--- START ---

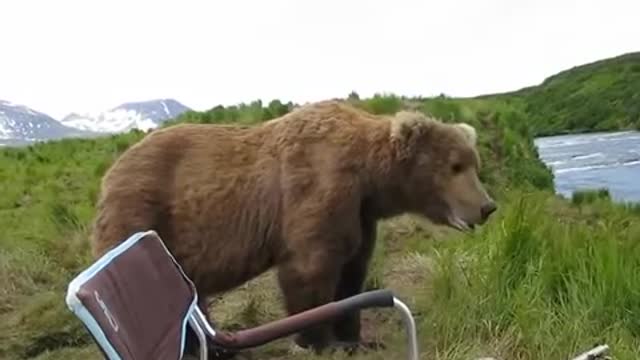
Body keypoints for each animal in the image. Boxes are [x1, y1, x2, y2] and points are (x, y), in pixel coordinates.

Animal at [90, 99, 498, 358]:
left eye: (473, 163)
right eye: (455, 166)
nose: (486, 206)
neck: (369, 177)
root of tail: (109, 172)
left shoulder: (360, 215)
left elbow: (352, 272)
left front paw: (356, 338)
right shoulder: (317, 190)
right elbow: (310, 270)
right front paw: (317, 341)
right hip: (143, 213)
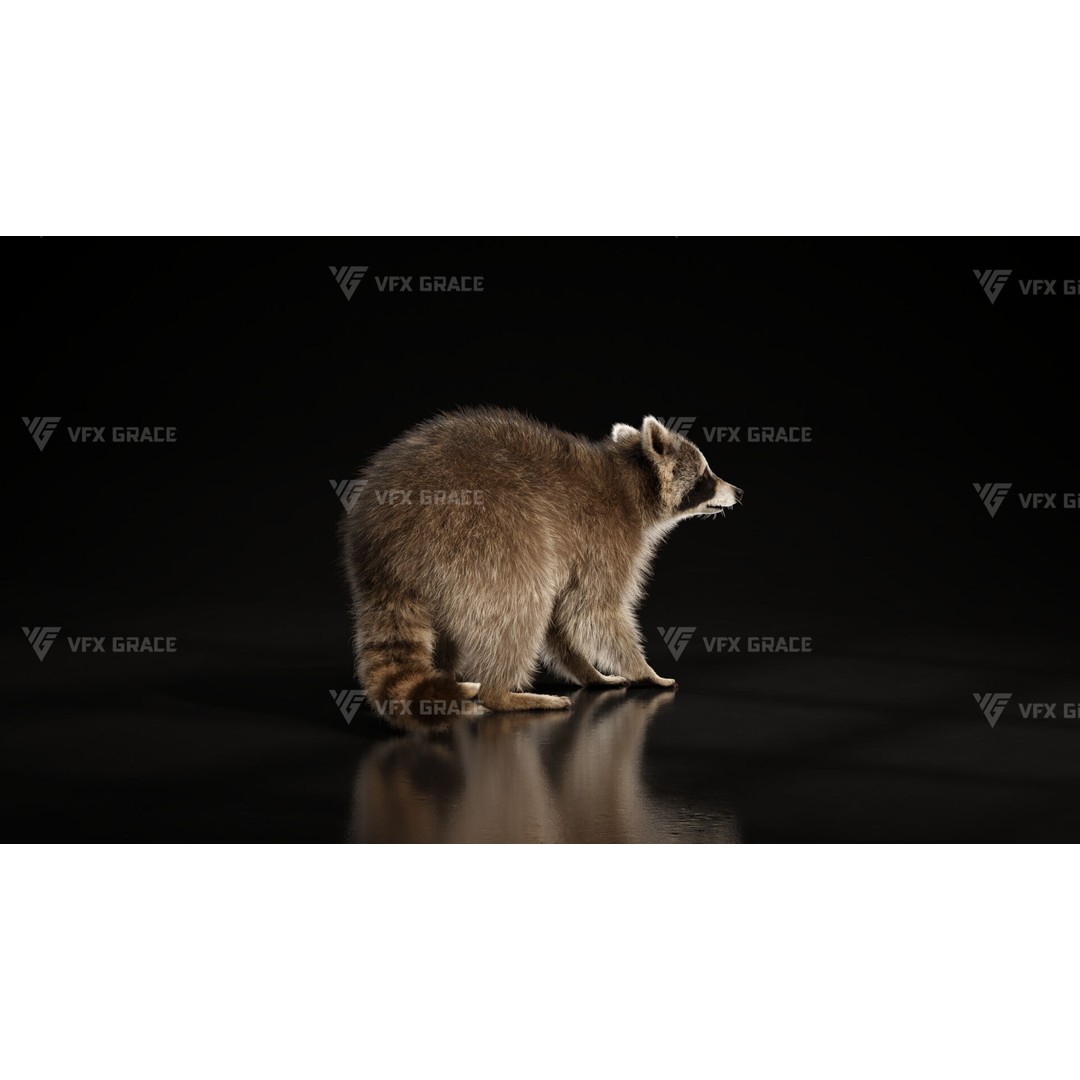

--- END ---

PROBLEM: An exact copy of the records above is needed, with the pictures removed.

EXERCISE ANSWER:
Body keypoints for each animal in the image. Boxes are [x1, y1, x2, y2] and points are (x, y), in pixel coordinates.

Animal at [90, 99, 498, 358]:
left eye: (473, 163)
right eye: (455, 166)
nose: (486, 206)
neck: (369, 177)
root of tail: (109, 172)
left shoulder: (360, 215)
left elbow: (352, 272)
left front paw: (356, 338)
right shoulder: (317, 190)
right elbow: (310, 270)
right front paw: (317, 341)
right hip: (143, 213)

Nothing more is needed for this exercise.